§ **Supplied material**:
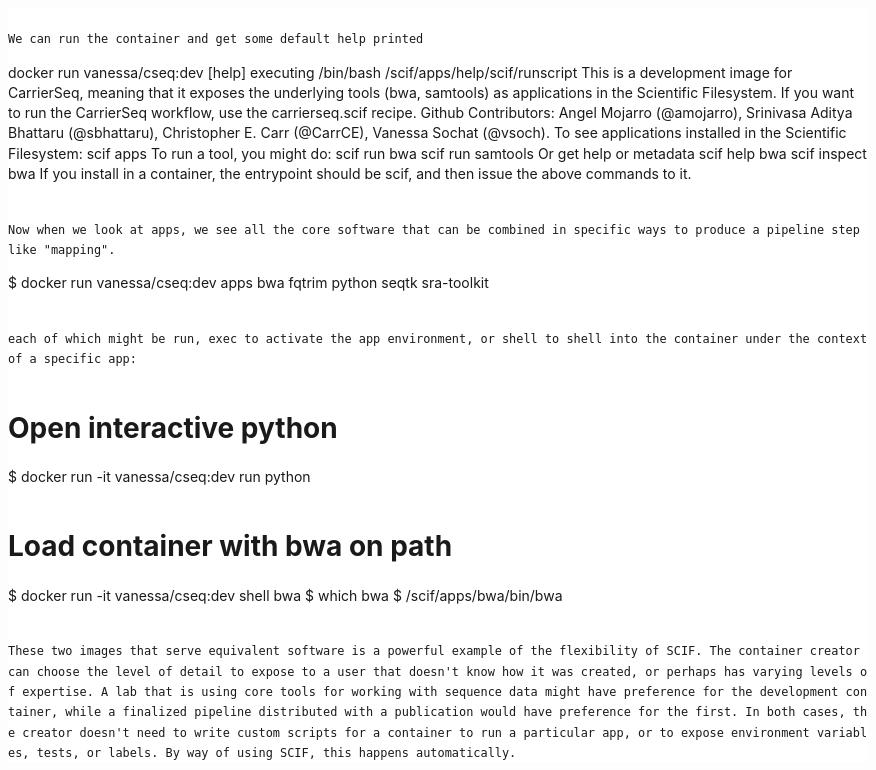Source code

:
 ```

We can run the container and get some default help printed

```
docker run vanessa/cseq:dev
[help] executing /bin/bash /scif/apps/help/scif/runscript
    This is a development image for CarrierSeq, meaning that it exposes the
    underlying tools (bwa, samtools) as applications in the Scientific
    Filesystem.
    If you want to run the CarrierSeq workflow, use the carrierseq.scif recipe.
    Github Contributors: Angel Mojarro (@amojarro),
                         Srinivasa Aditya Bhattaru (@sbhattaru),
                         Christopher E. Carr (@CarrCE),
                         Vanessa Sochat (@vsoch).
    To see applications installed in the Scientific Filesystem:
    scif apps
    To run a tool, you might do:
    scif run bwa
    scif run samtools
    Or get help or metadata
    scif help bwa
    scif inspect bwa
    If you install in a container, the entrypoint should be scif, and then
    issue the above commands to it.
```

Now when we look at apps, we see all the core software that can be combined in specific ways to produce a pipeline step like "mapping".

```
$ docker run vanessa/cseq:dev apps
bwa
fqtrim
python
seqtk
sra-toolkit
```

each of which might be run, exec to activate the app environment, or shell to shell into the container under the context of a specific app:

```
# Open interactive python
$ docker run -it vanessa/cseq:dev run python

# Load container with bwa on path
$ docker run -it vanessa/cseq:dev shell bwa
$ which bwa
$ /scif/apps/bwa/bin/bwa
```

These two images that serve equivalent software is a powerful example of the flexibility of SCIF. The container creator can choose the level of detail to expose to a user that doesn't know how it was created, or perhaps has varying levels of expertise. A lab that is using core tools for working with sequence data might have preference for the development container, while a finalized pipeline distributed with a publication would have preference for the first. In both cases, the creator doesn't need to write custom scripts for a container to run a particular app, or to expose environment variables, tests, or labels. By way of using SCIF, this happens automatically. 

```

§ **Task requirements**: An exact, word-for-word version of the material is required, free of pictures.

§ **Your solution**:
Source code

:
 ```

We can run the container and get some default help printed

```
docker run vanessa/cseq:dev
[help] executing /bin/bash /scif/apps/help/scif/runscript
    This is a development image for CarrierSeq, meaning that it exposes the
    underlying tools (bwa, samtools) as applications in the Scientific
    Filesystem.
    If you want to run the CarrierSeq workflow, use the carrierseq.scif recipe.
    Github Contributors: Angel Mojarro (@amojarro),
                         Srinivasa Aditya Bhattaru (@sbhattaru),
                         Christopher E. Carr (@CarrCE),
                         Vanessa Sochat (@vsoch).
    To see applications installed in the Scientific Filesystem:
    scif apps
    To run a tool, you might do:
    scif run bwa
    scif run samtools
    Or get help or metadata
    scif help bwa
    scif inspect bwa
    If you install in a container, the entrypoint should be scif, and then
    issue the above commands to it.
```

Now when we look at apps, we see all the core software that can be combined in specific ways to produce a pipeline step like "mapping".

```
$ docker run vanessa/cseq:dev apps
bwa
fqtrim
python
seqtk
sra-toolkit
```

each of which might be run, exec to activate the app environment, or shell to shell into the container under the context of a specific app:

```
# Open interactive python
$ docker run -it vanessa/cseq:dev run python

# Load container with bwa on path
$ docker run -it vanessa/cseq:dev shell bwa
$ which bwa
$ /scif/apps/bwa/bin/bwa
```

These two images that serve equivalent software is a powerful example of the flexibility of SCIF. The container creator can choose the level of detail to expose to a user that doesn't know how it was created, or perhaps has varying levels of expertise. A lab that is using core tools for working with sequence data might have preference for the development container, while a finalized pipeline distributed with a publication would have preference for the first. In both cases, the creator doesn't need to write custom scripts for a container to run a particular app, or to expose environment variables, tests, or labels. By way of using SCIF, this happens automatically. 

```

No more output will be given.